Muncie-based Cancer Services of East Central Indiana-Little Red Door was hacked by an "international cyberterrorism organization."
Little Red Door claimed that its server and backup drive were hacked and its data was stripped, encrypted and taken for ransom Jan. 11. The agency said a ransom of 50 bitcoin — roughly $43,000 — was demanded by the hackers.
Little Red Door said the "self-identified dark web organization" communicated via cell phones, a "form letter" and multiple emails. The organization allegedly threatened to contact the family members of Little Red Door's cancer clients, donors and community partners.
Aimee Fant, executive director of Little Red Door, claimed the agency "will not pay a ransom when all funds raised must instead go to serving families, all stage cancer clients, late stage care/hospice support preventative screenings." She added that Little Red Door, which is working with the FBI, plans on replacing and rebuilding its data and replacing its terminal server with a cloud-based system.

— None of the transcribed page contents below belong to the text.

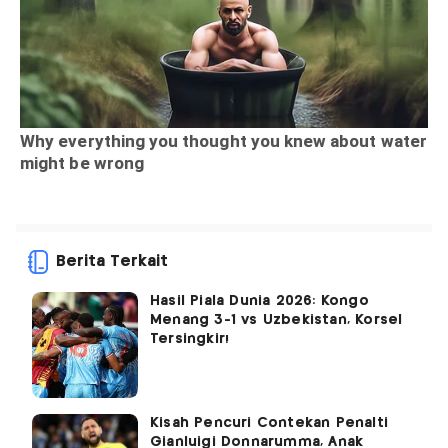
Berita Terkait
Hasil Piala Dunia 2026: Kongo
Menang 3-1 vs Uzbekistan, Korsel
Tersingkir!
Kisah Pencuri Contekan Penalti
Gianluigi Donnarumma, Anak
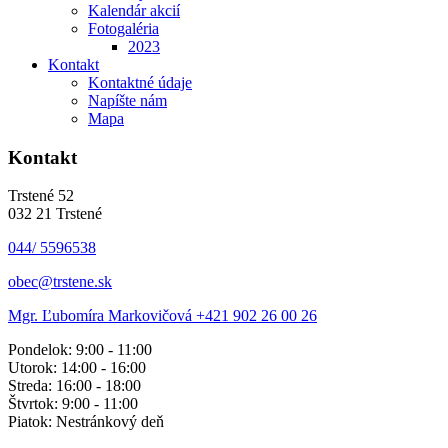
Kalendár akcií
Fotogaléria
2023
Kontakt
Kontaktné údaje
Napíšte nám
Mapa
Kontakt
Trstené 52
032 21 Trstené
044/ 5596538
obec@trstene.sk
Mgr. Ľubomíra Markovičová
+421 902 26 00 26
Pondelok: 9:00 - 11:00
Utorok: 14:00 - 16:00
Streda: 16:00 - 18:00
Štvrtok: 9:00 - 11:00
Piatok: Nestránkový deň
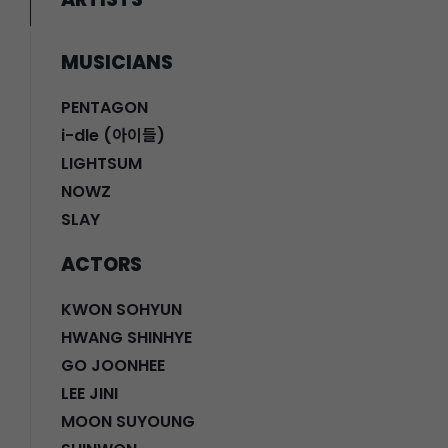
MUSICIANS
PENTAGON
i-dle (아이들)
LIGHTSUM
NOWZ
SLAY
ACTORS
KWON SOHYUN
HWANG SHINHYE
GO JOONHEE
LEE JINI
MOON SUYOUNG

DataBreaches.net later unveiled the hack was by TheDarkOverlord, who tells a slightly different story. TheDarkOverlord said there was no ransomware involved in the attack on Little Red Door. Instead, TheDarkOverlord claimed it "hacked LRD, exfiltrated their data and then demanded payment not to release the data publicly." TheDarkOverlord said it did not encrypt any data and it only wiped the server (not the backup).